Les médias israéliens, eux aussi, ont marché droit, fidèlement, dans la ligne du gouvernement, ne montrant aucune photo de la catastrophe humaine qu’Israël provoquait, et informant le public que cette fois-ci, « le monde nous comprend et est derrière nous ». Cette déclaration est à ce point valide que les élites politiques en Occident continuent d’accorder la classique immunité à l’État juif. L’appel récent de gouvernements occidentaux à la procureure de la Cour de justice de La Haye pour ne pas enquêter sur les crimes d’Israël dans Gaza va dans ce sens. Dans leur majorité, les médias occidentaux ont emboîté le pas et justifié pour une grande part les actions d’Israël.
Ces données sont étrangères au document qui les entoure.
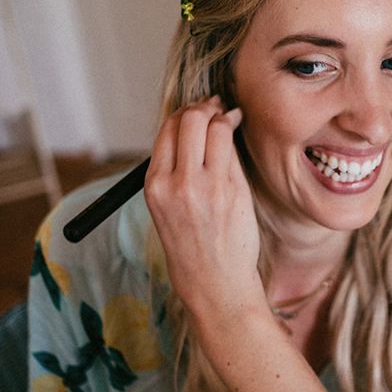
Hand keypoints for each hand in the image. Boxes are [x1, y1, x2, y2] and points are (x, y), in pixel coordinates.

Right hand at [143, 96, 265, 321]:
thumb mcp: (167, 208)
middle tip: (216, 107)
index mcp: (153, 186)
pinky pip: (232, 148)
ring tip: (229, 117)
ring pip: (213, 126)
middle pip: (189, 119)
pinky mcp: (231, 190)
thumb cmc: (193, 247)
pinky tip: (237, 130)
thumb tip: (193, 128)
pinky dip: (234, 133)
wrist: (214, 284)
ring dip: (222, 116)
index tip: (197, 111)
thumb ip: (174, 170)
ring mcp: (204, 186)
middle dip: (204, 107)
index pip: (166, 129)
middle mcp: (175, 183)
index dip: (184, 113)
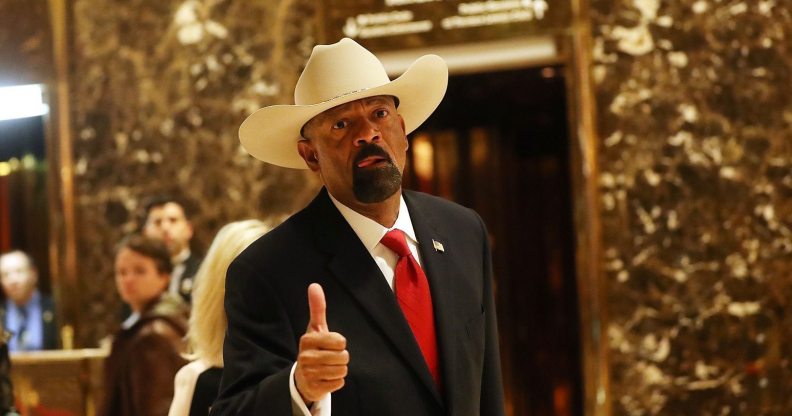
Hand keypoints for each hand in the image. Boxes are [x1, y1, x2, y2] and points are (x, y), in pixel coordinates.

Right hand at [295, 283, 348, 403]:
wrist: (303, 376)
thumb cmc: (314, 347)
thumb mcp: (315, 327)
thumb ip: (317, 308)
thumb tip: (314, 285)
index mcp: (307, 340)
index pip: (340, 341)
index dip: (340, 343)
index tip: (331, 344)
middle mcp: (305, 357)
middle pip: (343, 356)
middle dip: (341, 357)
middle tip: (330, 357)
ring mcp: (309, 374)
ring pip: (342, 370)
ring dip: (340, 369)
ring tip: (329, 367)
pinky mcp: (314, 388)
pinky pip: (339, 383)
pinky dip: (336, 381)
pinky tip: (327, 378)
Cette couverture dénaturée est également alimentée par un sentiment chez les journalistes occidentaux que ce qui se passe à Gaza n’est rien comparé aux atrocités en Iraq et Syrie. Les comparaisons de ce genre sont généralement avancées dans une perspective historique étroite. Un regard plus large sur l’histoire des Palestiniens serait plus de circonstance pour évaluer leur souffrance par rapport aux carnages d’ailleurs.
Conclusion : se confronter au deux poids deux mesures
Mais ce n’est pas seulement une vue historique qui est nécessaire pour une meilleure compréhension du massacre dans Gaza. Une approche dialectique identifiant les liens entre l’immunité d’Israël et les développements atroces qui se produisent ailleurs est également requise. La déshumanisation en Iraq et en Syrie est générale et terrifiante, comme à Gaza. Mais il existe une différence capitale entre ces exemples et la brutalité israélienne : les premières sont condamnées comme barbares et inhumaines dans le monde entier, pendant que celles perpétrées par Israël sont toujours publiquement autorisées et approuvées par le Président des États-Unis, les dirigeants de l’Union européenne et d’autres amis d’Israël dans le monde.
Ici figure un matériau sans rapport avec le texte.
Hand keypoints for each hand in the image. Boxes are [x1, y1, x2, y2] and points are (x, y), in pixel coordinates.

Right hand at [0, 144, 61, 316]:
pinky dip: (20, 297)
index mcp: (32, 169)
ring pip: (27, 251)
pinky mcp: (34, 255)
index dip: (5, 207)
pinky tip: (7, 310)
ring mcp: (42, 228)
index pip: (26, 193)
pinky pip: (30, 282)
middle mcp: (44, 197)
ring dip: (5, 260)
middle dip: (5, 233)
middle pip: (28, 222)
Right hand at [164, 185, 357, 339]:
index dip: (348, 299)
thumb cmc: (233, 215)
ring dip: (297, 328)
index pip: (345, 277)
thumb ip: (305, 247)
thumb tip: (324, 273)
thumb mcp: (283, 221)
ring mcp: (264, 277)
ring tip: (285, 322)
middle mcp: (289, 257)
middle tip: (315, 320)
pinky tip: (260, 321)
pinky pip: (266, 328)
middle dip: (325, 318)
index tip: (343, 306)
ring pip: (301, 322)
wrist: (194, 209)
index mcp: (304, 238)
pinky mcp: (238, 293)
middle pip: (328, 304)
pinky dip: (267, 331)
La seule possibilité de succès pour la lutte contre le sionisme en Palestine est celle qui se fonde sur un programme de droits humains et droits civils, qui ne fait aucune différence entre une violation et une autre, et qui identifie clairement la victime et les agresseurs. Ceux qui commettent les atrocités dans le monde arabe contre les minorités opprimées et les communautés sans défense, à l’instar des Israéliens qui exécutent ces crimes contre le peuple palestinien, doivent être jugés sur les mêmes normes morales et éthiques. Ce sont tous des criminels de guerre, sauf que dans le cas de la Palestine, ils sont à l’œuvre depuis plus longtemps qu’ailleurs. L’important n’est pas l’identité religieuse de ceux qui commettent les atrocités, et au nom de quelle religion ils prétendent parler. Peu important qu’ils se nomment eux-mêmes djihadistes, judaïques ou sionistes, ils doivent être traités de la même manière.
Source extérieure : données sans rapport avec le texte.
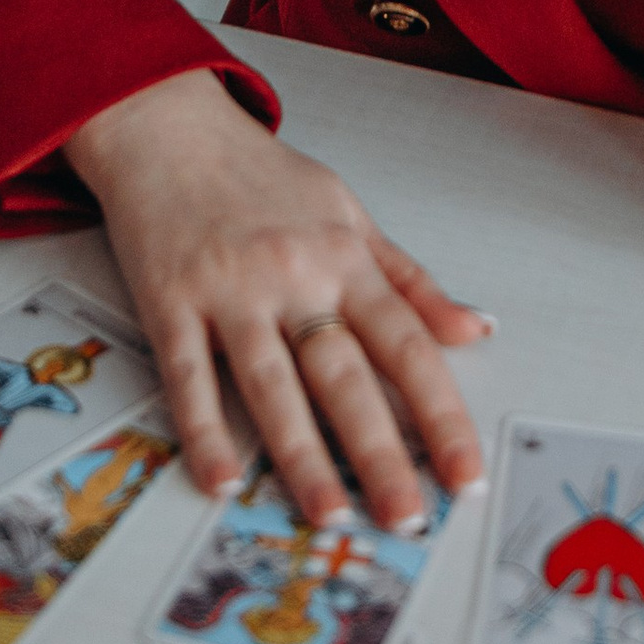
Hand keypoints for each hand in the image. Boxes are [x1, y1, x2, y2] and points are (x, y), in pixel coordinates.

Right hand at [64, 69, 489, 531]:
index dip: (442, 414)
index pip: (408, 346)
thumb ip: (410, 278)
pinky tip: (221, 478)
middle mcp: (294, 277)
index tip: (465, 474)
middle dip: (380, 452)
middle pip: (346, 376)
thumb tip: (474, 328)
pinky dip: (205, 429)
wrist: (169, 127)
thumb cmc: (262, 176)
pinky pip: (190, 376)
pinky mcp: (170, 302)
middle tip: (407, 516)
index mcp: (345, 258)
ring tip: (329, 514)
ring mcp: (230, 292)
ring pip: (272, 386)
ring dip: (301, 456)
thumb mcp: (350, 213)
Un monde qui cesserait son deux poids deux mesures dans ses relations avec Israël est un monde qui pourrait être plus efficace dans ses réponses aux crimes de guerre perpétrés ailleurs dans le monde. Arrêter le génocide incrémentiel dans Gaza et restituer aux Palestiniens leurs droits humains et civils fondamentaux, où qu’ils soient, donc y compris le droit au retour, sont le seul moyen d’ouvrir de nouvelles perspectives pour une intervention internationale efficace pour l’ensemble du Moyen-Orient.